[[ Entries provided, beginning ]]
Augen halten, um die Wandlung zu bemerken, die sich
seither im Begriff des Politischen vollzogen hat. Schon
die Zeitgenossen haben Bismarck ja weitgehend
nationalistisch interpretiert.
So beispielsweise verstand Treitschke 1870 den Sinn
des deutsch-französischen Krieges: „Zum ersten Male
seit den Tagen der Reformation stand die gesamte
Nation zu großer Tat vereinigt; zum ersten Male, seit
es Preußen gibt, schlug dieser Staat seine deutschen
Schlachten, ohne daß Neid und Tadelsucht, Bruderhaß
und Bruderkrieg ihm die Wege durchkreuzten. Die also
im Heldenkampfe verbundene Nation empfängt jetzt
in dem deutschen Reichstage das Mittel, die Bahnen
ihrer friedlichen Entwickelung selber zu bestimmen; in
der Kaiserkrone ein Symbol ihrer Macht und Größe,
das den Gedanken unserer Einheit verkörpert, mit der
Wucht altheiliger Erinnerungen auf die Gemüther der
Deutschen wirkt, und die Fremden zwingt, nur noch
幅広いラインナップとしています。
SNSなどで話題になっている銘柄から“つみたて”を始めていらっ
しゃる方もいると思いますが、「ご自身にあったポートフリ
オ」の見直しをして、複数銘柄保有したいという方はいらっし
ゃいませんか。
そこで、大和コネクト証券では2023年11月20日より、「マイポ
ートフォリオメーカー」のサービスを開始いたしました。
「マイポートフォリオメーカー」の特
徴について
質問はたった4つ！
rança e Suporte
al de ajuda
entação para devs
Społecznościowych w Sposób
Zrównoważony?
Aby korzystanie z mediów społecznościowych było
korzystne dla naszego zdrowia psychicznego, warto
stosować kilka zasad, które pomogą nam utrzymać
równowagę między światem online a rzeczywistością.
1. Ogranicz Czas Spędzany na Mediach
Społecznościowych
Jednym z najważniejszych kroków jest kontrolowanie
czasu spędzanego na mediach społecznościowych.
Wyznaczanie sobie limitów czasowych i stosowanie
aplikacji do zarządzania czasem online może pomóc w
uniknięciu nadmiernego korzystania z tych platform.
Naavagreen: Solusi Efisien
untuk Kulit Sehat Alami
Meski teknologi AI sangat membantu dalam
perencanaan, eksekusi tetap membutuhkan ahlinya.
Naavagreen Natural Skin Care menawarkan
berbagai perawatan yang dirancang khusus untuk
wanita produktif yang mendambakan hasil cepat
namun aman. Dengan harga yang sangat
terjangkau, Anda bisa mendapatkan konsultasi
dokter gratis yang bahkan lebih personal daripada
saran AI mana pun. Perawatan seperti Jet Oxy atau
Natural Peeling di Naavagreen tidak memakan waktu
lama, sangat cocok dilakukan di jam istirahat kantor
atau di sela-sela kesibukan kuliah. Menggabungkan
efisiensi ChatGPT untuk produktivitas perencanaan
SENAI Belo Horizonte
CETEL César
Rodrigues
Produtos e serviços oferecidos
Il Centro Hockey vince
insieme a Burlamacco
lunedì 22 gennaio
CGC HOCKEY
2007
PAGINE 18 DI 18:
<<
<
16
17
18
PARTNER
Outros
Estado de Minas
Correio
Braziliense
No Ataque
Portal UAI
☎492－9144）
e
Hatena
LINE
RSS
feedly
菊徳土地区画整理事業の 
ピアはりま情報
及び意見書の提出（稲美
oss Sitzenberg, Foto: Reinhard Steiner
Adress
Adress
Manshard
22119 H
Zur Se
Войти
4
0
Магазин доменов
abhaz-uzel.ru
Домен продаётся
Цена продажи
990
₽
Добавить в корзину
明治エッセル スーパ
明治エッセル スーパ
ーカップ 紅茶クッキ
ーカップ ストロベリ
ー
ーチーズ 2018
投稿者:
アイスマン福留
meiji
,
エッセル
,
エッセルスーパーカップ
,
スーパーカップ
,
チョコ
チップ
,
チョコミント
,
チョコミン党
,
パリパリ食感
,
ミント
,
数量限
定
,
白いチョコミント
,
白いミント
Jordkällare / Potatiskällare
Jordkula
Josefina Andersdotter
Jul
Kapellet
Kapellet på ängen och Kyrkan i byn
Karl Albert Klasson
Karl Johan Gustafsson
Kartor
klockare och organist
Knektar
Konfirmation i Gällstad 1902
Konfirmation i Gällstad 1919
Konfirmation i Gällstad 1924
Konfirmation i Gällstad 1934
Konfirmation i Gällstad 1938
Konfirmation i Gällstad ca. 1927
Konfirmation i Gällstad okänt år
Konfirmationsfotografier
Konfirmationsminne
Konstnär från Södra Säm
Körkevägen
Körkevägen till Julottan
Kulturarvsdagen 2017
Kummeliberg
[[ Entries provided, end ]]
• **Activity**:
Restate each record word for word.

• **Task output**:
Augen halten, um die Wandlung zu bemerken, die sich
seither im Begriff des Politischen vollzogen hat. Schon
die Zeitgenossen haben Bismarck ja weitgehend
nationalistisch interpretiert.
So beispielsweise verstand Treitschke 1870 den Sinn
des deutsch-französischen Krieges: „Zum ersten Male
seit den Tagen der Reformation stand die gesamte
Nation zu großer Tat vereinigt; zum ersten Male, seit
es Preußen gibt, schlug dieser Staat seine deutschen
Schlachten, ohne daß Neid und Tadelsucht, Bruderhaß
und Bruderkrieg ihm die Wege durchkreuzten. Die also
im Heldenkampfe verbundene Nation empfängt jetzt
in dem deutschen Reichstage das Mittel, die Bahnen
ihrer friedlichen Entwickelung selber zu bestimmen; in
der Kaiserkrone ein Symbol ihrer Macht und Größe,
das den Gedanken unserer Einheit verkörpert, mit der
Wucht altheiliger Erinnerungen auf die Gemüther der
Deutschen wirkt, und die Fremden zwingt, nur noch
幅広いラインナップとしています。
SNSなどで話題になっている銘柄から“つみたて”を始めていらっ
しゃる方もいると思いますが、「ご自身にあったポートフリ
オ」の見直しをして、複数銘柄保有したいという方はいらっし
ゃいませんか。
そこで、大和コネクト証券では2023年11月20日より、「マイポ
ートフォリオメーカー」のサービスを開始いたしました。
「マイポートフォリオメーカー」の特
徴について
質問はたった4つ！
rança e Suporte
al de ajuda
entação para devs
Społecznościowych w Sposób
Zrównoważony?
Aby korzystanie z mediów społecznościowych było
korzystne dla naszego zdrowia psychicznego, warto
stosować kilka zasad, które pomogą nam utrzymać
równowagę między światem online a rzeczywistością.
1. Ogranicz Czas Spędzany na Mediach
Społecznościowych
Jednym z najważniejszych kroków jest kontrolowanie
czasu spędzanego na mediach społecznościowych.
Wyznaczanie sobie limitów czasowych i stosowanie
aplikacji do zarządzania czasem online może pomóc w
uniknięciu nadmiernego korzystania z tych platform.
Naavagreen: Solusi Efisien
untuk Kulit Sehat Alami
Meski teknologi AI sangat membantu dalam
perencanaan, eksekusi tetap membutuhkan ahlinya.
Naavagreen Natural Skin Care menawarkan
berbagai perawatan yang dirancang khusus untuk
wanita produktif yang mendambakan hasil cepat
namun aman. Dengan harga yang sangat
terjangkau, Anda bisa mendapatkan konsultasi
dokter gratis yang bahkan lebih personal daripada
saran AI mana pun. Perawatan seperti Jet Oxy atau
Natural Peeling di Naavagreen tidak memakan waktu
lama, sangat cocok dilakukan di jam istirahat kantor
atau di sela-sela kesibukan kuliah. Menggabungkan
efisiensi ChatGPT untuk produktivitas perencanaan
SENAI Belo Horizonte
CETEL César
Rodrigues
Produtos e serviços oferecidos
Il Centro Hockey vince
insieme a Burlamacco
lunedì 22 gennaio
CGC HOCKEY
2007
PAGINE 18 DI 18:
<<
<
16
17
18
PARTNER
Outros
Estado de Minas
Correio
Braziliense
No Ataque
Portal UAI
☎492－9144）
e
Hatena
LINE
RSS
feedly
菊徳土地区画整理事業の 
ピアはりま情報
及び意見書の提出（稲美
oss Sitzenberg, Foto: Reinhard Steiner
Adress
Adress
Manshard
22119 H
Zur Se
Войти
4
0
Магазин доменов
abhaz-uzel.ru
Домен продаётся
Цена продажи
990
₽
Добавить в корзину
明治エッセル スーパ
明治エッセル スーパ
ーカップ 紅茶クッキ
ーカップ ストロベリ
ー
ーチーズ 2018
投稿者:
アイスマン福留
meiji
,
エッセル
,
エッセルスーパーカップ
,
スーパーカップ
,
チョコ
チップ
,
チョコミント
,
チョコミン党
,
パリパリ食感
,
ミント
,
数量限
定
,
白いチョコミント
,
白いミント
Jordkällare / Potatiskällare
Jordkula
Josefina Andersdotter
Jul
Kapellet
Kapellet på ängen och Kyrkan i byn
Karl Albert Klasson
Karl Johan Gustafsson
Kartor
klockare och organist
Knektar
Konfirmation i Gällstad 1902
Konfirmation i Gällstad 1919
Konfirmation i Gällstad 1924
Konfirmation i Gällstad 1934
Konfirmation i Gällstad 1938
Konfirmation i Gällstad ca. 1927
Konfirmation i Gällstad okänt år
Konfirmationsfotografier
Konfirmationsminne
Konstnär från Södra Säm
Körkevägen
Körkevägen till Julottan
Kulturarvsdagen 2017
Kummeliberg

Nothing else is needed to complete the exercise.